Stated exercise
Name every section of the IPC cited in the passage on dowry offences below.

Text provided

════════════════

30.Lastly in view of sensitivity of such offences and in order to avoid clumsiness in human relations and viewing this problem from human and social point of view, and the law as it stands today it is required that the investigation into these offences be vested in civil authorities like Executive Magistrates and after his finding as to the commission of the offence, cognizance should be taken. Till such a mechanism is evolved, no police officer below the rank of ACP for the offences under sect on 498A/406 IPC and D.C.P for the offence under Section 304-B IPC i.e dowry death should be vested with investigation and where minor school going children are named, they shall not be arrested and be sent to the court for taking cognizance and futher proceedings. Their arrest ruin their future life and lower them in their self esteem. This court has even dealt with the bail applications and prosecution of children merely for the fact that their names also figured in the complaint lodged by the wife. In certain cases even grand-parents of the husband who are in their eighties and nineties suffer this traumatic situation.

31.There is growing tendency to come out with inflated and exaggerated allegations roping in each and every relation of the husband and if one of them happens to be of higher status or of vulnerable standing, he or she becomes an easy prey for better bargaining and blackmailing.

════════════════

Stored rows

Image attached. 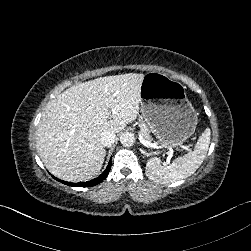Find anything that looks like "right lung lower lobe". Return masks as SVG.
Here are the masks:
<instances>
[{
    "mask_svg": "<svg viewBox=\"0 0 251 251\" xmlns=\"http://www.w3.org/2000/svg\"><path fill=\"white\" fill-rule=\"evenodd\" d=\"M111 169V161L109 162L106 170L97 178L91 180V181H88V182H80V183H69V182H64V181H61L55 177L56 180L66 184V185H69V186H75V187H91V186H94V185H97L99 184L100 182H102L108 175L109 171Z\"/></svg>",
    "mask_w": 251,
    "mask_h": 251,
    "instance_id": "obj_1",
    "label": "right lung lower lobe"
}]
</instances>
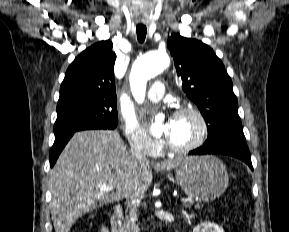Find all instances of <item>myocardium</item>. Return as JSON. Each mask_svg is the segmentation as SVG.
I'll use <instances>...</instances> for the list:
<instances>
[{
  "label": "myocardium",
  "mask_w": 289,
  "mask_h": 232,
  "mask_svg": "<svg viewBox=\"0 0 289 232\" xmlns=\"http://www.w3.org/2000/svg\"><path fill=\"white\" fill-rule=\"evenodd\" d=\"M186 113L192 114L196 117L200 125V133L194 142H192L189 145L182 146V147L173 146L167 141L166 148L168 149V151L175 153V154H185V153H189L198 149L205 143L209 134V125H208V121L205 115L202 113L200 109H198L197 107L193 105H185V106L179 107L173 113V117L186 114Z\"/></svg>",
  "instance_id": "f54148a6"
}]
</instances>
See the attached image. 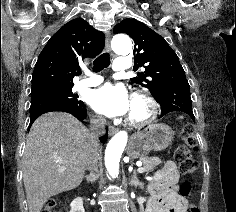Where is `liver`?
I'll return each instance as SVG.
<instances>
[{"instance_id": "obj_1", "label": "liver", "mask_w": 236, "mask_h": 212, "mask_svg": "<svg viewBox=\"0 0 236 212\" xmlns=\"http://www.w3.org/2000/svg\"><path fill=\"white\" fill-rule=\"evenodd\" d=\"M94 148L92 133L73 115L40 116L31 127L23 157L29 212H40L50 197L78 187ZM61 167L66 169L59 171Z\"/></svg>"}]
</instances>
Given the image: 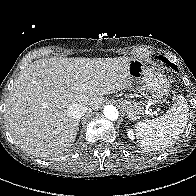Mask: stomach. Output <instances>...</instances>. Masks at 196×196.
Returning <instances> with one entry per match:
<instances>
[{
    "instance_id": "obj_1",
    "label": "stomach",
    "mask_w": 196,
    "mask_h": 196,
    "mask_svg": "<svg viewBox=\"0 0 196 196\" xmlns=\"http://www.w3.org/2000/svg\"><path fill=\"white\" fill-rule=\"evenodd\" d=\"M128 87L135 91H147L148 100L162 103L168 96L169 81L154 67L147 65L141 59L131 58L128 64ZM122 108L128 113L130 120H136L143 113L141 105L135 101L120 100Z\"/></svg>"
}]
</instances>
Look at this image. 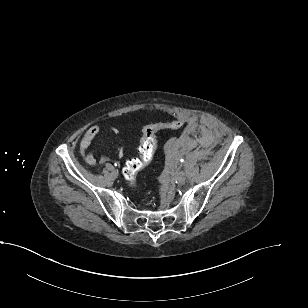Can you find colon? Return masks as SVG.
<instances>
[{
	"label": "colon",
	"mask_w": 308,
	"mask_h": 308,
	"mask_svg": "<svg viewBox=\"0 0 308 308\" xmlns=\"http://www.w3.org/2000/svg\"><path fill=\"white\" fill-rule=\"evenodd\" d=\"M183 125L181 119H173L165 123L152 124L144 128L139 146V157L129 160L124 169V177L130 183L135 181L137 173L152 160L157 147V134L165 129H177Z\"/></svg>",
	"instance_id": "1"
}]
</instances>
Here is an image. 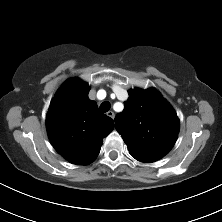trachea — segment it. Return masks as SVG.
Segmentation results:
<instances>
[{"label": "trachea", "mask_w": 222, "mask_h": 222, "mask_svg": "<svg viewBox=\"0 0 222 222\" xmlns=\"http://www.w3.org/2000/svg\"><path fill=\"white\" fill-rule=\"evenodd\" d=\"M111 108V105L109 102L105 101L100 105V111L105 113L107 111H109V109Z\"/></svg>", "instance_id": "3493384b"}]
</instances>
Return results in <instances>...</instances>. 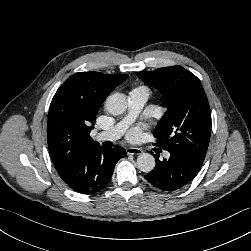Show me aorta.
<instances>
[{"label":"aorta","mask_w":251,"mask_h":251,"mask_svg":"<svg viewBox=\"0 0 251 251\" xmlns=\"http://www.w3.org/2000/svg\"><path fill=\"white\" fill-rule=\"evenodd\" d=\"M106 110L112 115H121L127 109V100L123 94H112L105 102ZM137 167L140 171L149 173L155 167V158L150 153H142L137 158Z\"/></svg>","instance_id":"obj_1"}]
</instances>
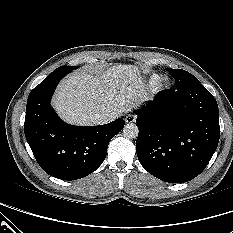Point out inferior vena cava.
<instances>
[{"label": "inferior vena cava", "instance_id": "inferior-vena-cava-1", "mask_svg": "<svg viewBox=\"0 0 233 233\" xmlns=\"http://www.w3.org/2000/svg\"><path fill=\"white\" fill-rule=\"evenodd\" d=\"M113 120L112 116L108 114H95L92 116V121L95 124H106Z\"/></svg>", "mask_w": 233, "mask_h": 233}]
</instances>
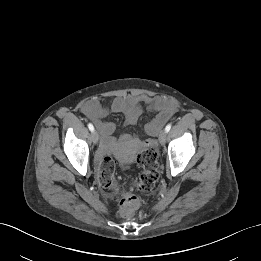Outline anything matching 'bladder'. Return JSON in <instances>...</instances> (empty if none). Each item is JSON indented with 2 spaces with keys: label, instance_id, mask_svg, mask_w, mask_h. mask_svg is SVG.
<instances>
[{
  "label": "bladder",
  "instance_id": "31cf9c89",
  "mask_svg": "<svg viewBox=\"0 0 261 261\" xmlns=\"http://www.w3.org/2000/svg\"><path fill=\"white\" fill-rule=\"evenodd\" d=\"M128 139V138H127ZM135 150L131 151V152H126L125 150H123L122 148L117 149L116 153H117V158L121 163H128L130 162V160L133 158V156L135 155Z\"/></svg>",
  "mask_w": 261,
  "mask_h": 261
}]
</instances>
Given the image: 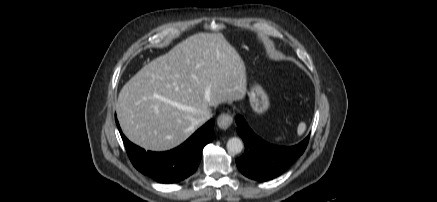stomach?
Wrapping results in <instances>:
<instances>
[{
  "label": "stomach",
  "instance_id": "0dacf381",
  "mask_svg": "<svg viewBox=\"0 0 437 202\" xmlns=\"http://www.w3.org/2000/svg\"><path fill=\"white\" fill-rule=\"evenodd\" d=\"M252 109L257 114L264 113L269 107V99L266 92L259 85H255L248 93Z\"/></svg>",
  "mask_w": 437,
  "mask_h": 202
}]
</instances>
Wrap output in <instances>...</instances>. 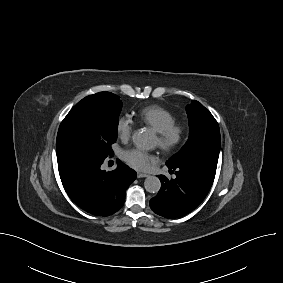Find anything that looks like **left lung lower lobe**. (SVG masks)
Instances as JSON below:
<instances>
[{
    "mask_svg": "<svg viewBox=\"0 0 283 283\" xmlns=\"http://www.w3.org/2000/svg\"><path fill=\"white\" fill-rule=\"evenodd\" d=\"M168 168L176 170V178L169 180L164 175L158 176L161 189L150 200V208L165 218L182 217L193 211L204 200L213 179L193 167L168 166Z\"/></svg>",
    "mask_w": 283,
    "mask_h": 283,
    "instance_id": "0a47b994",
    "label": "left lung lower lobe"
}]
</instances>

════════════════

Result of this exercise
498A, 406, 304-B